EXTRACT:
As part of your Data Analytics journey, you will have to build knowledge of Python.

In this post I am collecting some of the must know tricks to start your projects:

Data Structures

Lists

Index-value pairs in Python. Their order is maintained, they are mutable, and allows duplicate values.

your_list = ['one', 'two', 'three']
your_list[0]

Dictionaries

Your key-value friend from now on. Remember that the dictionary is unordered and mutable, but the dictionary doesn’t allow duplicate values with the same key in it.

They are great to store large amounts of data for easy and quick access.

your_dictionary = {
                    'one': 1,
                    'two': 2,
                    'three': 3,
                    'four': 4
                }

You can access an element with:

your_dictionary['two']

Sets

The sets are an unordered collection of data types. These are mutable, iterable, and do not allow of any duplicate elements.

DATA EXTRACTS:
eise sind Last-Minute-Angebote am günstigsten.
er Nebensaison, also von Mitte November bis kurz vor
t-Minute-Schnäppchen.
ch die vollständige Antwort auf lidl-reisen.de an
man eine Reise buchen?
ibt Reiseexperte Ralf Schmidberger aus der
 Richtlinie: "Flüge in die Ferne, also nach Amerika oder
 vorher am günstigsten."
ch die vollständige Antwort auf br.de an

EXERCISES:
#1 Could you return everything from "Data Structures" down to "same key in it." in the Python tips post, copied word for word?
#2 Can you turn the paragraph in the Python tips post that begins "Your key-value friend from now on" into a short bulleted list that keeps its main facts?

SOLUTIONS IN ORDER:
#1
Data Structures

Lists

Index-value pairs in Python. Their order is maintained, they are mutable, and allows duplicate values.

your_list = ['one', 'two', 'three']
your_list[0]

Dictionaries

Your key-value friend from now on. Remember that the dictionary is unordered and mutable, but the dictionary doesn’t allow duplicate values with the same key in it.

#2
- A dictionary stores key-value pairs.
- It is unordered.
- It is mutable.
- It doesn't allow duplicate values with the same key.